“Every single morning, I wake up to hungry faces in my compound,” Dr Margaret Ssekidde, the director of Seroma Foundation, told this newspaper minutes before distributing an assortment of foodstuffs to about 1,000 vulnerable people in Makindye Division, Kampala.
In an attempt to deal with the hunger problem induced by the 42-day Covid-19 lockdown, Dr Ssekidde reached out to Tororo Cement and Kampala Salt for partnership, which she duly received.
As a result of the collaboration, the 1,000 residents from Kisugu, Kibuli, Wabigalo, Namuwongo, Kasanvu and Kiwuliriza, selected by their respective local council leaders, were handed food stuffs such as sugar, rice, maize flour and salt.
Each resident, according to Dr Ssekidde, was entitled to between 3kg and 10kg each of sugar, rice and maize flour, depending on the size of their family.
But the plan slightly changed after more than the planned 1,000 residents showed up at St Stephen Church playground in Kisugu where the distribution was taking place on Saturday.
Those earlier not selected by their local lenders couldn’t be turned away because they all looked vulnerable and needy, and the organisers chose to give them a little of the foodstuffs.
Dr Ssekidde said whereas the initiative will not solve the problem of hunger, she stressed that it is a starting point, especially in these unprecedented times of the Covid-19 pandemic, urging more Good Samaritans to step up and be counted.
In total, 6,000kg of rice, 7,000kg of maize flour, 400kgs of sugar, and1,000 sachets of salt were handed to the residents, many of whom said they haven’t yet received the Shs100,000 cash relief from government.
“I am a vulnerable person. And I haven’t been working since the second lockdown was instituted. I haven’t received any penny from what the government promised to give us three weeks when I was registered,” Ms Innocent Baguma, a resident of Namuwongo, told Daily Monitor.

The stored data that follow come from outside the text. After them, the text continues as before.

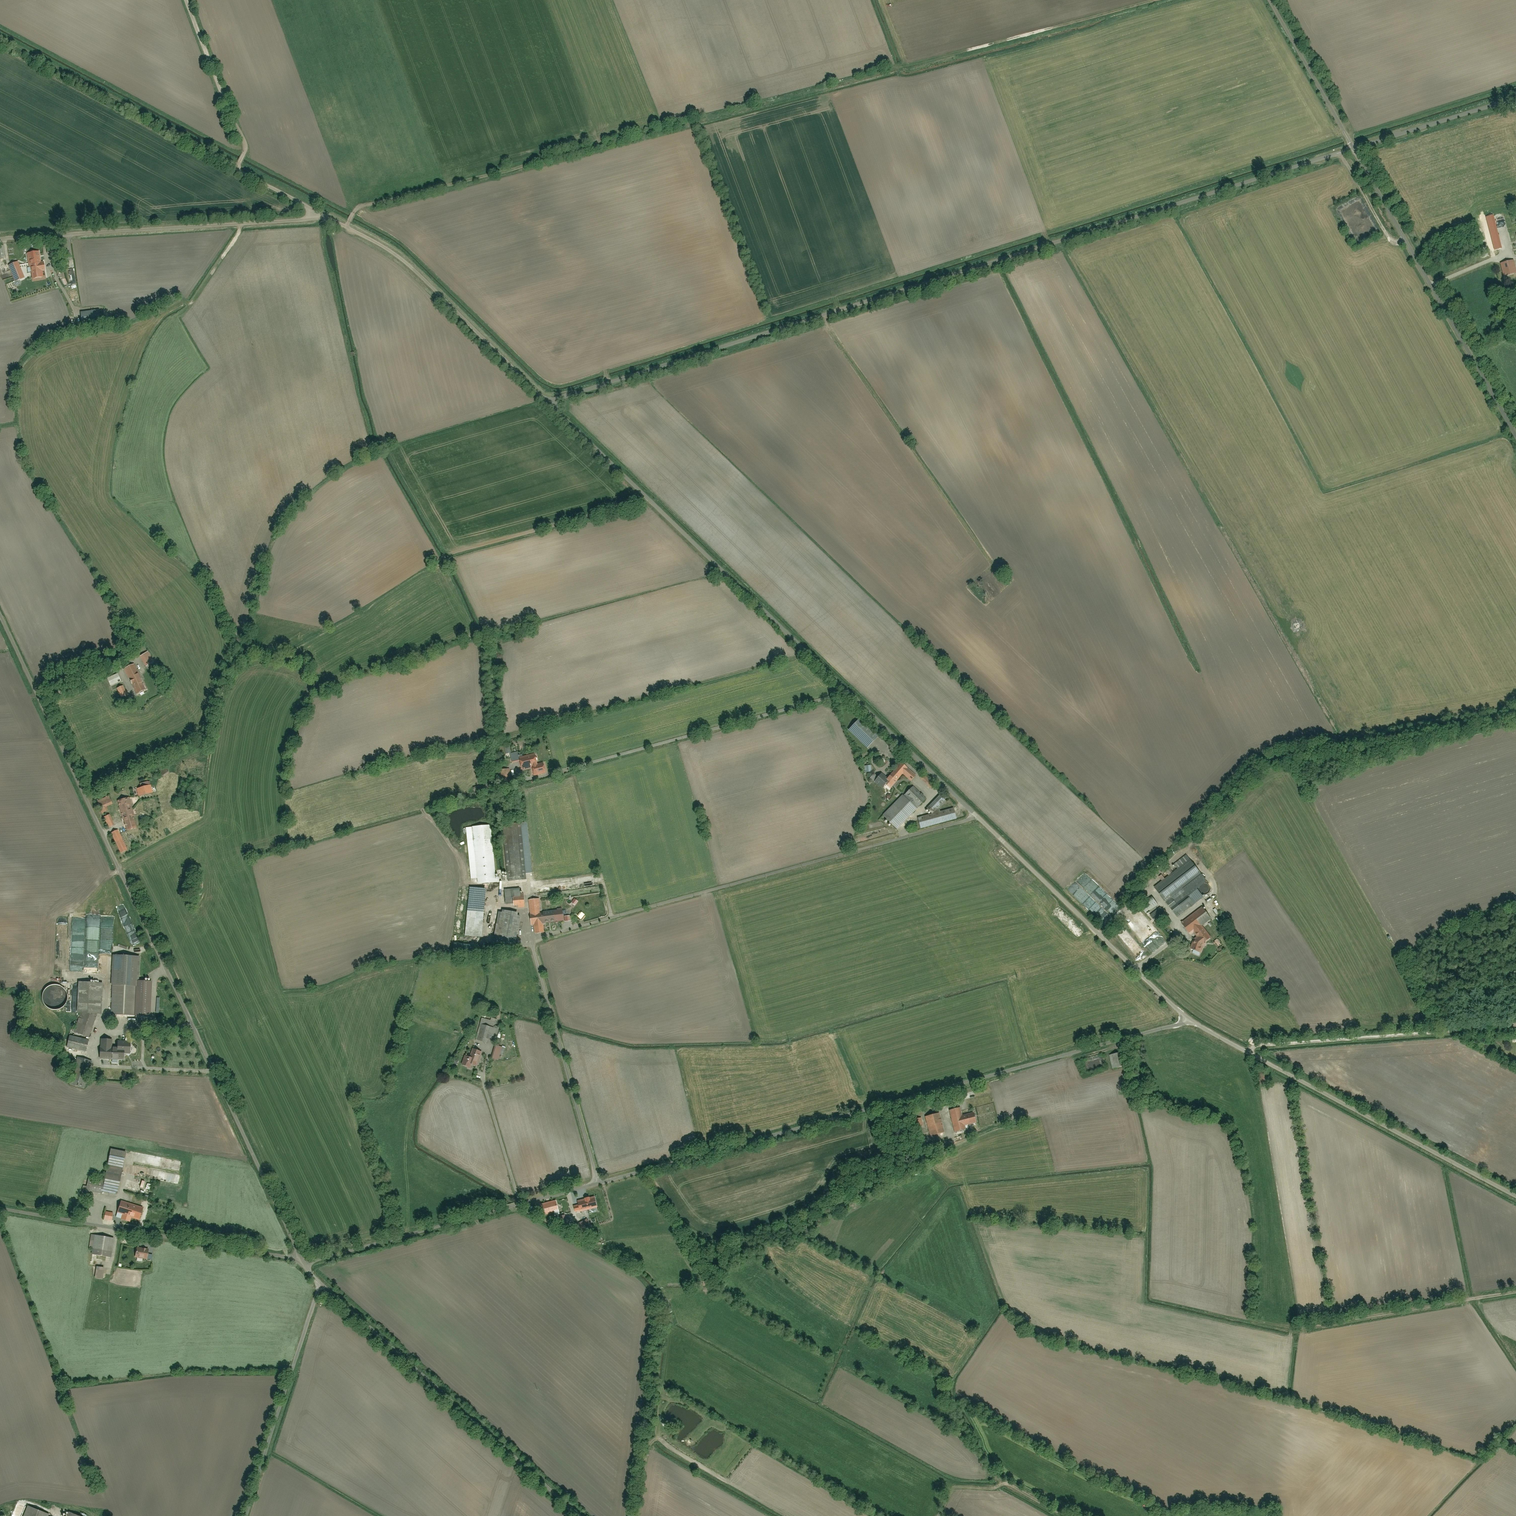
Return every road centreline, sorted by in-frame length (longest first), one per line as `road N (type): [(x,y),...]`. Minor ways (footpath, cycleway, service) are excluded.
road 1 (residential): [(1188,1016),(879,1109),(302,1264)]
road 2 (residential): [(1188,1016),(544,401)]
road 3 (unclassified): [(1353,150),(544,401)]
road 4 (track): [(1147,0),(359,206),(346,227)]
road 5 (residential): [(302,1264),(0,618)]
road 6 (residential): [(1515,1192),(1188,1016)]
road 7 (residential): [(580,1515),(320,1284)]
road 8 (residential): [(1515,437),(1353,150)]
road 9 (residential): [(316,213),(307,220),(0,236)]
road 10 (residential): [(302,1264),(0,1209)]
road 11 (residential): [(544,401),(380,244),(316,213)]
road 12 (track): [(238,167),(0,40)]
road 13 (residential): [(320,1284),(245,1515)]
road 14 (residential): [(1268,0),(1353,150)]
road 15 (unclassified): [(1515,98),(1353,150)]
road 16 (track): [(186,0),(244,154)]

Ms Edith Biira, a resident of Kasanvu slum, also said she was still waiting for the government cash, having been registered.
Ms Mariam Nanono of Kisugu Upper Zone, said: “Mukyala Nabbanja tukyamubanja” – loosely translated as “we still owe you madam (Prime Minister Robinah) Nabbanja.”

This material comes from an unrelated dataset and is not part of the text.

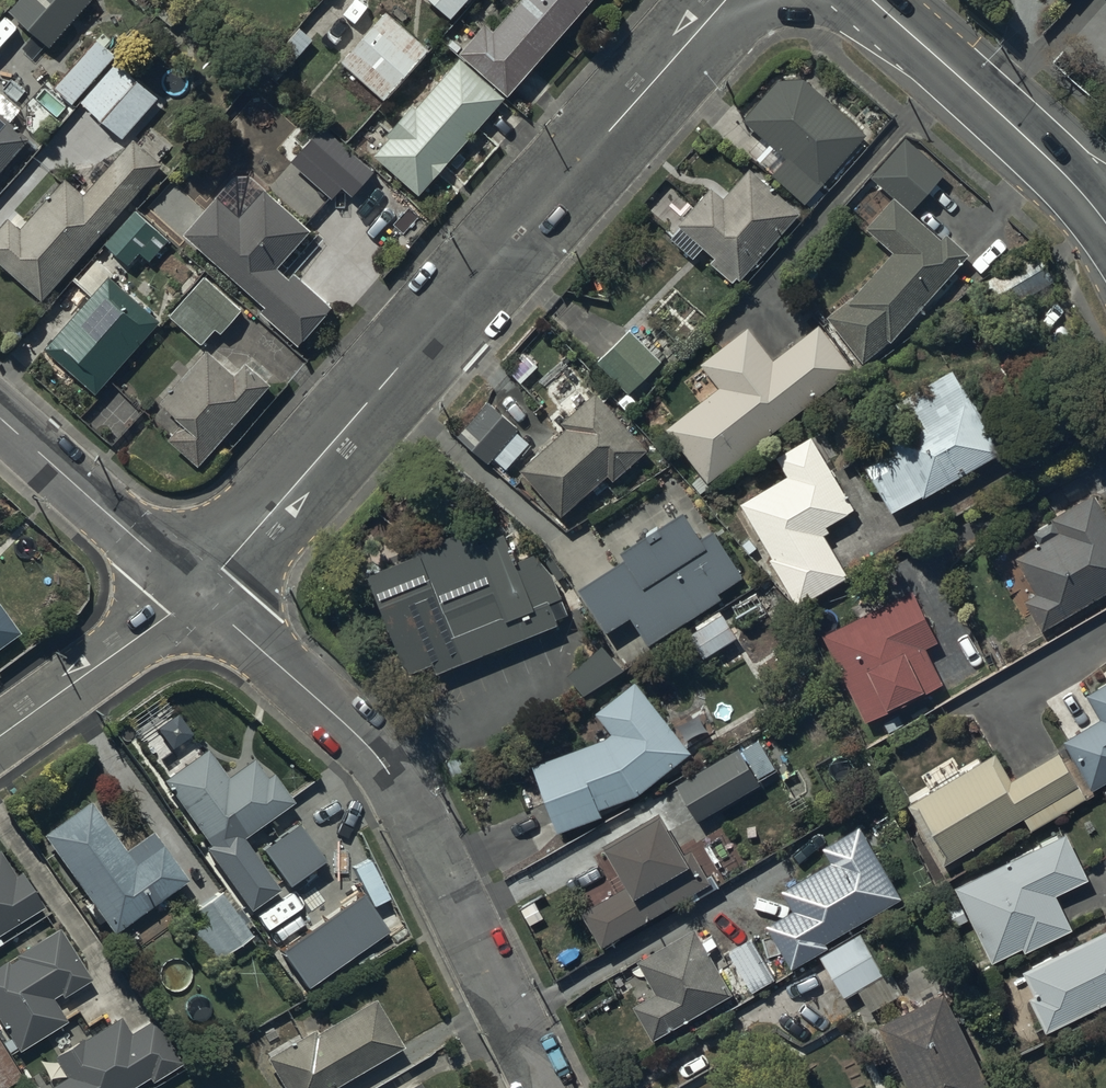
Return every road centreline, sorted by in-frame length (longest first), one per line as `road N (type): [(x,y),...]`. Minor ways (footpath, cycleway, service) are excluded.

Ms Nabbanja is coordinating the Shs100,000 relief cash disbursement, which started on July 6.
According to a representative of the elderly in Kisugu Upper Zone, Mr Sam Semagene, none of the 125 vulnerable and elderly persons registered for Shs100,000 cash payment has received it so far.

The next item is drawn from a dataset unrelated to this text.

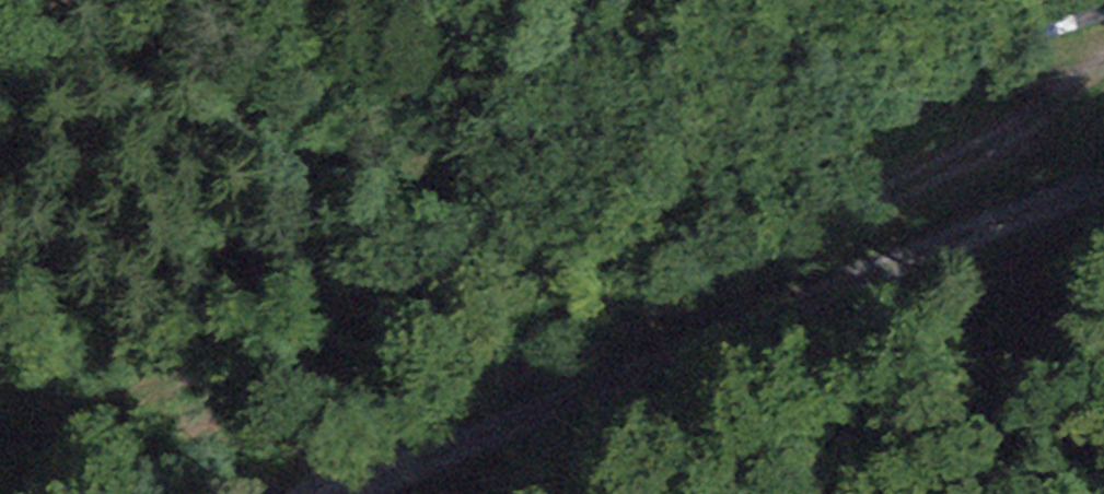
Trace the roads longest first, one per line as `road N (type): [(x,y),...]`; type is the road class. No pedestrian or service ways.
road 1 (track): [(0,453),(408,293),(774,177),(1103,45)]
road 2 (track): [(325,493),(382,441),(458,393),(648,297),(909,187),(996,138),(1103,48)]
road 3 (track): [(1103,180),(1005,212),(346,493)]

The area chairperson, Mr Frank Kinyatta, said of the 600 people who he registered for the cash, none had received.
The revelation is in line with a recent Daily Monitor survey in Kiira Municipality, Wakiso District, which indicated that most people registered for the government’s cash relief are yet to receive the money.
However, Ms Nabbanja told Parliament last week that the records of 413,504 beneficiaries had been submitted to Post Bank by July 20 and paid, which represents 82.5 per cent.
She, however, explained that a total of 87,603 beneficiaries had not been paid because they failed the verification exercise.
Status on cash relief
Ms Nabbanja told Parliament last week that the records of 413,504 beneficiaries had been submitted to Post Bank by July 20 and paid, which represents 82.5 per cent. She, however, explained that a total of 87,603 beneficiaries had not been paid because they failed the verification exercise.
“Of the 501,107 records submitted to the ministry, a total of 87,603 records did not pass the verification requirements by the telecom database,” Ms Nabbanja said.